Source material>
▼
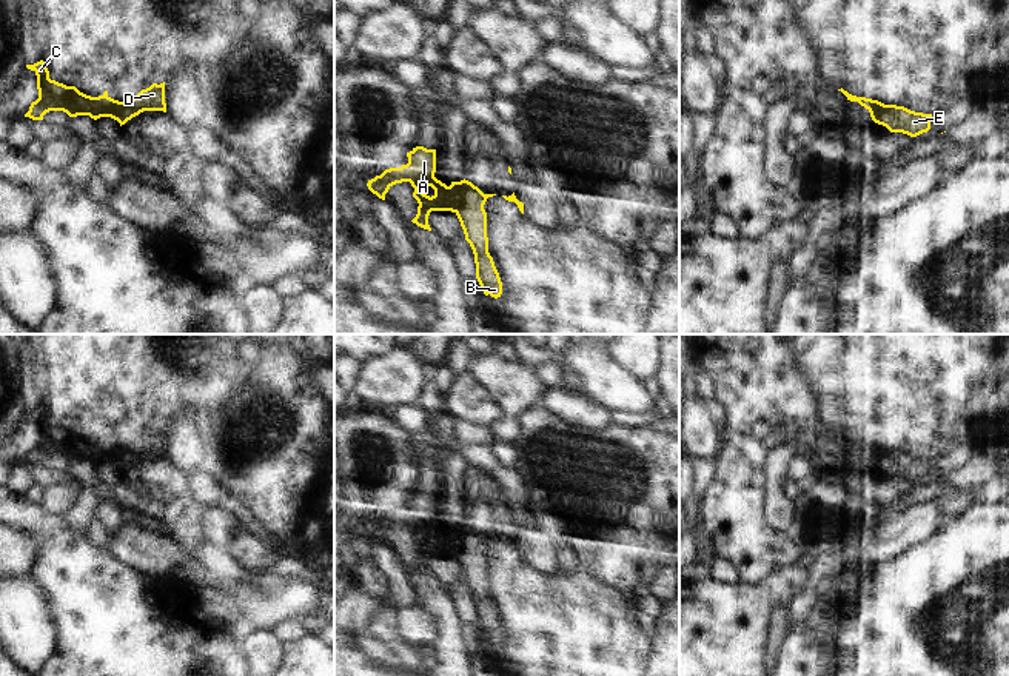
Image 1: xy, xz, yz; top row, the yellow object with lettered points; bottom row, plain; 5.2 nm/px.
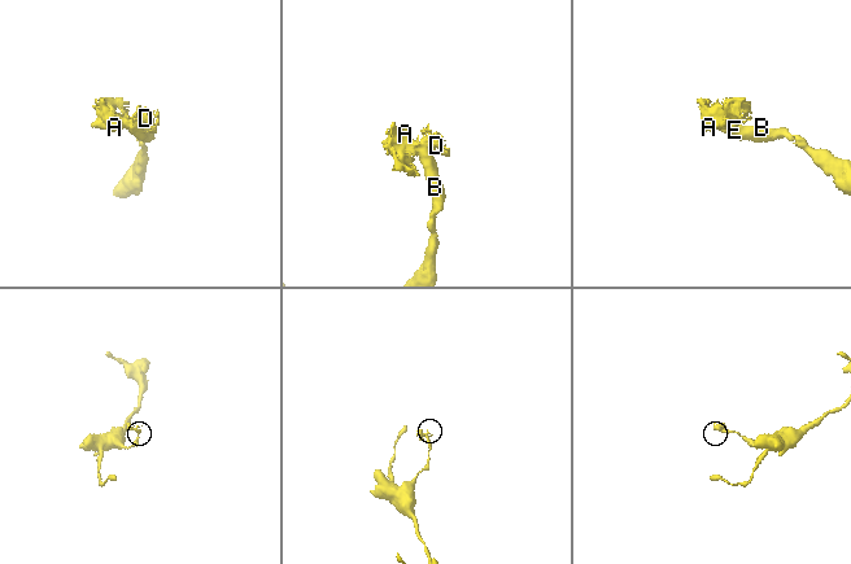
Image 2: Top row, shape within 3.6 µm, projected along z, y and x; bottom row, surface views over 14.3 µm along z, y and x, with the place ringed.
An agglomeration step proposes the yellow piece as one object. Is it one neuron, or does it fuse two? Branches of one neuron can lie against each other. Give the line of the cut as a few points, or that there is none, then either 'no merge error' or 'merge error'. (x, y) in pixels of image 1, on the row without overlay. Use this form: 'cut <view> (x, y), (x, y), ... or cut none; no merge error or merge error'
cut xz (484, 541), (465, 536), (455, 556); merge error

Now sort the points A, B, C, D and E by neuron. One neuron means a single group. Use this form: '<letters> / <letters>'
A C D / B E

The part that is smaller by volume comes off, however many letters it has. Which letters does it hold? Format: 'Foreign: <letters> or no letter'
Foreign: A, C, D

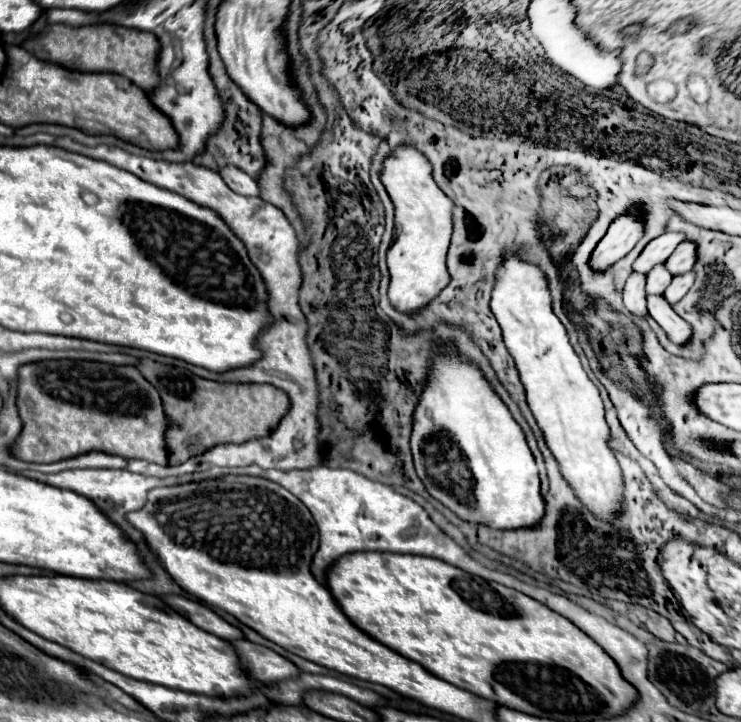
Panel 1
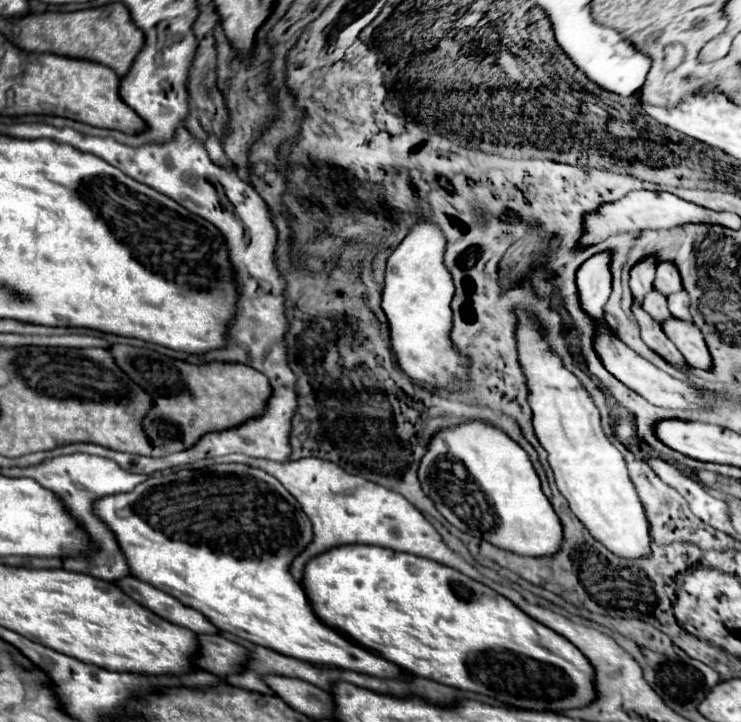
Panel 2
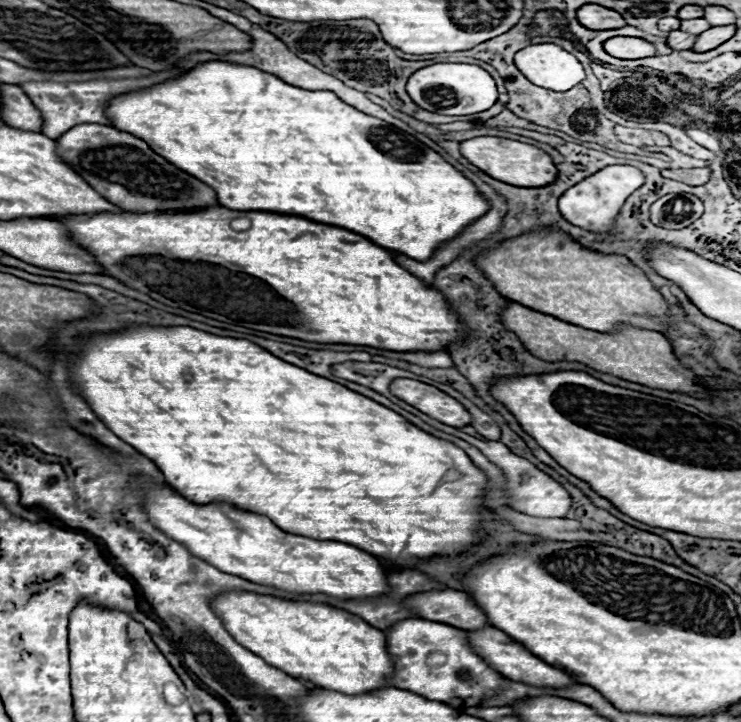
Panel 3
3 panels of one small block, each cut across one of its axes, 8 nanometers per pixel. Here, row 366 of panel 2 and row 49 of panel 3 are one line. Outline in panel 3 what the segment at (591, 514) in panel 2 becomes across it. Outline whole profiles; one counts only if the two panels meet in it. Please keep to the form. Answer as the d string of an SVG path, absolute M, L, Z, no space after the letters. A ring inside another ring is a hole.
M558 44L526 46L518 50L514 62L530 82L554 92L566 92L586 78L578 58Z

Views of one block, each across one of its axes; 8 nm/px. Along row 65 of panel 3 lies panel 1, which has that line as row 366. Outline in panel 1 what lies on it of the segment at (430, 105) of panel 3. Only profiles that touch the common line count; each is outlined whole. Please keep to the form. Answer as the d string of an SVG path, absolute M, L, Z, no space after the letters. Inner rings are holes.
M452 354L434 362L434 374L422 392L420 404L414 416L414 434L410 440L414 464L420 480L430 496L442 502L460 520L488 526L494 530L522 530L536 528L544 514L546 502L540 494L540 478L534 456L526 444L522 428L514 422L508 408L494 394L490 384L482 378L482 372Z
▲
What the task requires>
Within the listing above, copy each line that has the string "bottom".

Your solution>
Image 1: xy, xz, yz; top row, the yellow object with lettered points; bottom row, plain; 5.2 nm/px.
Image 2: Top row, shape within 3.6 µm, projected along z, y and x; bottom row, surface views over 14.3 µm along z, y and x, with the place ringed.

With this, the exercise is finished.